Adrian Sîrbu (Byzantine singer);La Tempête/Simon-Pierre Bestion (Alpha Classics)

Our rating 
3.0 out of 5 star rating 3.0

Rachmaninov: All-Night Vigil; plus Byzantine Hymns
Adrian Sîrbu (Byzantine singer);La Tempête/Simon-Pierre Bestion
Alpha Classics ALPHA 897   76:39 mins


Simon-Pierre Bestion specialises in albums of cultural mash-ups – perhaps most relevant to this one is his Larmes de Resurrection, with Lebanese singer Georges Abdallah, a specialist in Byzantine chant, as the Evangelist in 17th-century liturgical works by Schütz and Schein. Here we have Rachmaninov’s All-Night Vigil prefaced and interleaved with ancient Orthodox Byzantine chants.

Romanian singer and Byzantine scholar Adrian Sîrbu sings the chants with a passion and microtonal inflection that convey a raw, living tradition. Unfortunately, the contrast between this and La Tempête’s relatively disciplined performance style in the Rachmaninov is jarring. To a degree it’s a matter of two different styles, but one can’t help feeling that the problem is even more fundamental, given other, more emotionally empathetic performances of Rachmaninov’s Vigil where the singers appear more engaged with the texts they are singing.

That’s not to say that the Rachmaninov is presented entirely ‘pure’: besides segueing between the two musics, Bestion adds some theatrical touches: for some reason, Rachmaninov’s opening ‘Priidite, poklonimsia’ (Come, let us worship) is rearranged for upper voices only, omitting the tenors and basses; less objectionable is the use of a semi-chorus for the livelier sections of ‘Velichit dusha moya Gospoda’ (My Soul magnifies the Lord).

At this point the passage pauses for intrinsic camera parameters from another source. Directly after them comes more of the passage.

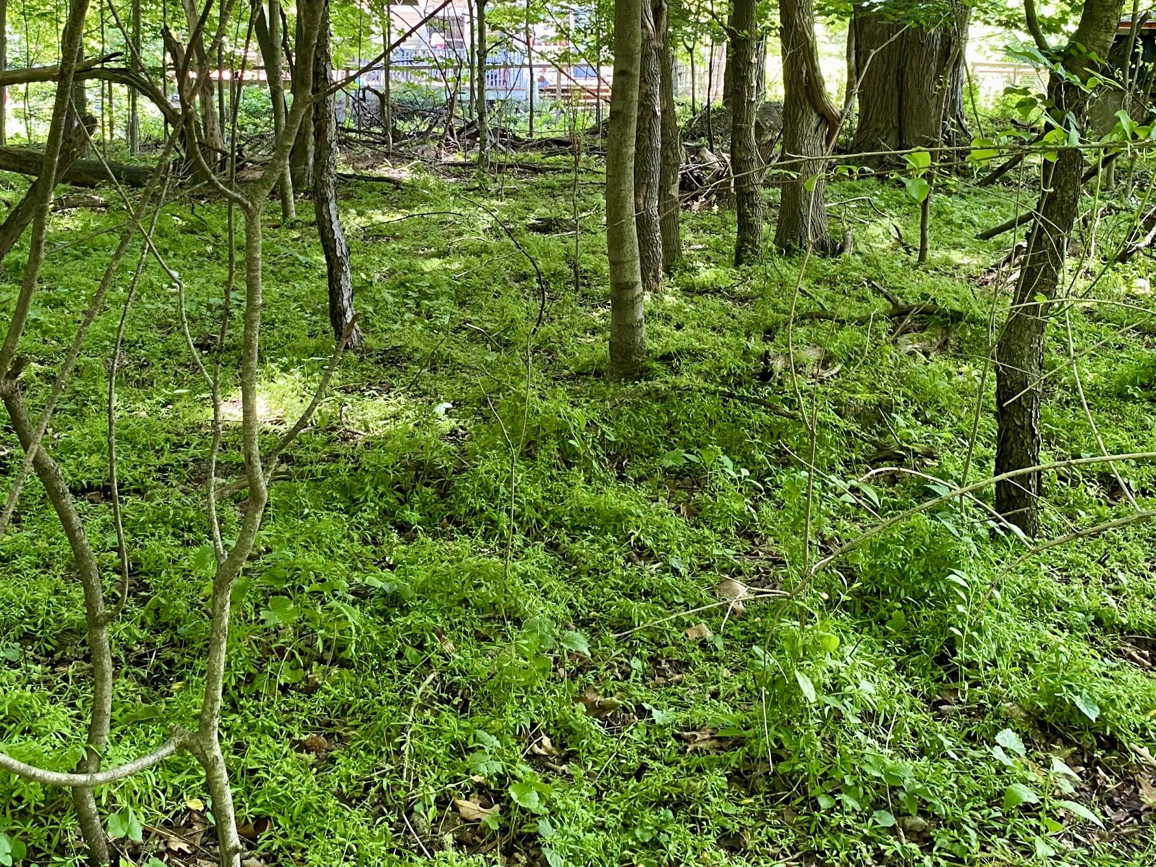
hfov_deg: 43.8
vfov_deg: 32.7
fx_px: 1436
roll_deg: -0.1
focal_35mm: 43
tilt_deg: -6.3
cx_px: 547
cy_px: 180
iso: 125
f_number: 1.8
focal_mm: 4.25
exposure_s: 1/74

Generally, though, Bestion follows Rachmaninov’s score to the letter, and occasionally the music catches fire: in ‘Shestopsalmiye’ (The Six Psalms), his following the score’s accelerando results in a genuine moment of excitement. But for too long stretches, the All-Night Vigil appears here a denuded museum artefact, displayed alongside a distantly related musical tradition  that’s presented in a more vibrant and authentic style.